The mineralization at Cerro San Pedro has two principal forms: 1) gold and silver within iron oxide minerals, and 2) gold, silver, zinc, and lead (plus minor, locally occurring copper) within sulphides. Both styles of mineralization are hosted within a well-developed system of crosscutting fractures (stockwork) in the San Pedro porphyry and along faults and fractures that extend into the surrounding limestone country rock. In addition, secondary oxide-hosted gold and silver mineralization is present in the nearsurface parts of the Cerro San Pedro district. Here, surficial weathering and oxidation has removed zinc, lead and copper from pre-existing primary sulphide minerals. The majority of the current mineral resources and reserves are contained within the gold and silver bearing oxide portion of the Cerro San Pedro deposit. Although no mineral resources or reserves have been defined for the deeper sulphide-rich portion of the deposit, gold, silver, zinc, lead, and minor amounts of copper were mined from highgrade sulphide deposits along the contact of the San Pedro porphyry and limestone country rocks.
Sulphide-dominated mineralization at CSP occurs in two modes: 1) low-grade porphyry-hosted stockwork and disseminated sulphides, and 2) high-grade polymetallic semi-massive to massive sulphide mantos replacing the adjacent limestones. The dominant sulphide minerals are pyrite, sphalerite, and galena.
Secondary (supergene) gold-silver mineralization in the limestones occurs within an assemblage of vuggy goethite + jarosite + hematite and manganese oxides. These minerals are associated with lead and/or zinc oxides and carbonates, secondary calcite, gypsum and anhydrite as well as other minerals commonly associated with oxidized carbonate replacement sulphide systems. Within the underlying San Pedro porphyry, secondary gold-silver oxide mineralization occurs within an assemblage of supergene goethite + jarosite + hematite and late alunite-kaolinite alteration that has been superimposed on earlier sericitic and propylitic alteration assemblages (Winterbourne, 1999; Petersen et al., 2001).

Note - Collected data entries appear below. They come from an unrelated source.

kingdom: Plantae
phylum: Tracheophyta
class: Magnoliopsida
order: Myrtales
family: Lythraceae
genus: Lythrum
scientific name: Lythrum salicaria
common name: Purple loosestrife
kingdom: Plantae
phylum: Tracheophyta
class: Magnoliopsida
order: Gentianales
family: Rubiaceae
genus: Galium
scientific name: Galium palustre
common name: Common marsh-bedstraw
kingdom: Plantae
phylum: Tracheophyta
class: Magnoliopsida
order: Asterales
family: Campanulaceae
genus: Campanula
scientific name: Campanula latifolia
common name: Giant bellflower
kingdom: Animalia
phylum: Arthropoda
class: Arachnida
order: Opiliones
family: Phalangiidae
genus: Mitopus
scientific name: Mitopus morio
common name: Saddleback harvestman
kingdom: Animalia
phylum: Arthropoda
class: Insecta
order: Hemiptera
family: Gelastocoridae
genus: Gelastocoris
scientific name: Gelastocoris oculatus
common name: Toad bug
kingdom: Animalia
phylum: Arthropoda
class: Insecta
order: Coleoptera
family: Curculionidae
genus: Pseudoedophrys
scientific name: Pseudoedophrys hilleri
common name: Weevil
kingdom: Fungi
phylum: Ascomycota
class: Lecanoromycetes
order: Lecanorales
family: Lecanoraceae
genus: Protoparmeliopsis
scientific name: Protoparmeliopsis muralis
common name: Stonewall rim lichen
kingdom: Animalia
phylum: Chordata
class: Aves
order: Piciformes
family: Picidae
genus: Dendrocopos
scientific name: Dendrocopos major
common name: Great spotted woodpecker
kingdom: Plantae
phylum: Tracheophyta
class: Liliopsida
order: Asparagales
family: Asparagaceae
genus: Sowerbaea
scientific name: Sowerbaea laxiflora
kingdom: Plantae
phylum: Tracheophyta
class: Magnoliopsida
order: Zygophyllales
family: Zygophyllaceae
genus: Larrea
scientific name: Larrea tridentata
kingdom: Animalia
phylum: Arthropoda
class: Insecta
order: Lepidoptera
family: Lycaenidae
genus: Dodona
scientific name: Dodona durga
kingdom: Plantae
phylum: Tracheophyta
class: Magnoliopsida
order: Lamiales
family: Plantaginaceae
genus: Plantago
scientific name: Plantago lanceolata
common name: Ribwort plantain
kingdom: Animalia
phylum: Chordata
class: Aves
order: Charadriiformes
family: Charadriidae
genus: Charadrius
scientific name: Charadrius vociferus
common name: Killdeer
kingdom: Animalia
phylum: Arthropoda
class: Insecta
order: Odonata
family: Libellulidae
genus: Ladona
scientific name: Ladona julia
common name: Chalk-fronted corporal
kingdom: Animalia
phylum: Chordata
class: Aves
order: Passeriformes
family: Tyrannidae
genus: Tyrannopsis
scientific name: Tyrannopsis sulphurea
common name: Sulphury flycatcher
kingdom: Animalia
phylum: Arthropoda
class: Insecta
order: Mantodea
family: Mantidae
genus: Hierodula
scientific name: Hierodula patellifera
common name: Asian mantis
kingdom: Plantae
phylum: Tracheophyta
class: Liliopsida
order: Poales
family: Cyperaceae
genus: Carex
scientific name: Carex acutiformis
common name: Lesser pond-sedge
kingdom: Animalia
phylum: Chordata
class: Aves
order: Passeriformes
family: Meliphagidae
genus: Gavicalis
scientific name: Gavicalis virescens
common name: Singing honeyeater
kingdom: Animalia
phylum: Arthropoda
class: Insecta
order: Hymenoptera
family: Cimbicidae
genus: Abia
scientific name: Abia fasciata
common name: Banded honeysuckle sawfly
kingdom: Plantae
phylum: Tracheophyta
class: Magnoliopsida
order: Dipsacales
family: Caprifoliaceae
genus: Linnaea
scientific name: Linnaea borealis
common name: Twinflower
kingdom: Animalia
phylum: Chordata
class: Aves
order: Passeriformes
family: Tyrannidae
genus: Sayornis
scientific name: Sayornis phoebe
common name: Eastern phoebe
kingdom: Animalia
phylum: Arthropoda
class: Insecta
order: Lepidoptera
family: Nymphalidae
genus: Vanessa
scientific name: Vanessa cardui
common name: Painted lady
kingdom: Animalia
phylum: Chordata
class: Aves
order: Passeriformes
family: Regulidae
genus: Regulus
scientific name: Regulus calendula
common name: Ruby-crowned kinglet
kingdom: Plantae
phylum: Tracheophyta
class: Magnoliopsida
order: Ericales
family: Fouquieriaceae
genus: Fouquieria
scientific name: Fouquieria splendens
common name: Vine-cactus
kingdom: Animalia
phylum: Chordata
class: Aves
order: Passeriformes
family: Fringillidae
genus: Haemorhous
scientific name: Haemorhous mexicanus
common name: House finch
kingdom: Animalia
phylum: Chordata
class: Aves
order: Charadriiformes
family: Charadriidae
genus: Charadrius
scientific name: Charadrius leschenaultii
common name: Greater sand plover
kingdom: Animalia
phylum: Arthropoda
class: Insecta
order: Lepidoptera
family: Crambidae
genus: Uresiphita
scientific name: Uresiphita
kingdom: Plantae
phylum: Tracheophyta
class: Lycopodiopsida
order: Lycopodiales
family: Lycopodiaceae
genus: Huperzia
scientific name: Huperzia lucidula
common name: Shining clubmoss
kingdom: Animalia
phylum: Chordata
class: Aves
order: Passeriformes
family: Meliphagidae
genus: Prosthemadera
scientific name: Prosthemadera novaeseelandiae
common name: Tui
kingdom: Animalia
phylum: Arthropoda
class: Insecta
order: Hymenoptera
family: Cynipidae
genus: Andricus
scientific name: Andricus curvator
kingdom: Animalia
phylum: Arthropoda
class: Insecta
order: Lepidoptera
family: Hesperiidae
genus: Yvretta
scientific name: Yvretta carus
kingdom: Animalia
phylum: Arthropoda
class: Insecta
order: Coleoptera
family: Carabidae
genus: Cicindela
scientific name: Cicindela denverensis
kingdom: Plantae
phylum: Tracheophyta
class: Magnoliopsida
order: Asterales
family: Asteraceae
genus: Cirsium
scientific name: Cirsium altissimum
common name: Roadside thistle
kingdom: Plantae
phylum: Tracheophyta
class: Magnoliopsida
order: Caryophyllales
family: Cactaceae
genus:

Within the oxidized zone in both the limestones and porphyry, gold and silver typically occur independently as discrete, micron-sized, native grains (Victoria, 1990), a favourable characteristic for cyanide heap-leach extraction
methods.
Primary (hypogene) mineralization in the limestones is typified by semi-massive to massive sulphide replacement bodies consisting of pyrite + pyrrhotite, sphalerite and galena, with minor chalcopyrite. Wallrock alteration is characterized by decarbonatization (“sanding”) of the limestones and local remobilization of carbon proximal to carbonaceous sections of La Peña limestones. Porphyry-hosted sulphide mineralization is characterized by one to seven volume percent pyrite + sphalerite stockwork veinlets and disseminations, with local trace amounts of galena, chalcopyrite, tetrahedrite and arsenopyrite. Gold occurs as micron-sized blebs contained exclusively within pyrite grains; no gold has been observed in association with accessory arsenopyrite or other sulphides. Silver occurs primarily as either acanthite or argentite, but is locally observed as a minor admixture in native gold grains (Victoria, 1990).